Wednesday, April 27, 2022

From 2019... Even subtle perturbations in sleep quality from one night to the next negatively impact anxiety; disturbed sleep might be an underappreciated factor in the escalating rates of anxiety disorders.

Overanxious and underslept. Eti Ben Simon, Aubrey Rossi, Allison G. Harvey & Matthew P. Walker. Nature Human Behaviour volume 4, pages100–110. Nov 4 2019. https://www.nature.com/articles/s41562-019-0754-8

Abstract: Are you feeling anxious? Did you sleep poorly last night? Sleep disruption is a recognized feature of all anxiety disorders. Here, we investigate the basic brain mechanisms underlying the anxiogenic impact of sleep loss. Additionally, we explore whether subtle, societally common reductions in sleep trigger elevated next-day anxiety. Finally, we examine what it is about sleep, physiologically, that provides such an overnight anxiety-reduction benefit. We demonstrate that the anxiogenic impact of sleep loss is linked to impaired medial prefrontal cortex activity and associated connectivity with extended limbic regions. In contrast, non-rapid eye movement (NREM) slow-wave oscillations offer an ameliorating, anxiolytic benefit on these brain networks following sleep.

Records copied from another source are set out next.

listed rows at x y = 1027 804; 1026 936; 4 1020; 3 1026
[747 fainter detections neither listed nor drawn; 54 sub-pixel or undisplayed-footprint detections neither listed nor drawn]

Of societal relevance, we establish that even modest night-to-night reductions in sleep across the population predict consequential day-to-day increases in anxiety. These findings help contribute to an emerging framework explaining the intimate link between sleep and anxiety and further highlight the prospect of non-rapid eye movement sleep as a therapeutic target for meaningfully reducing anxiety.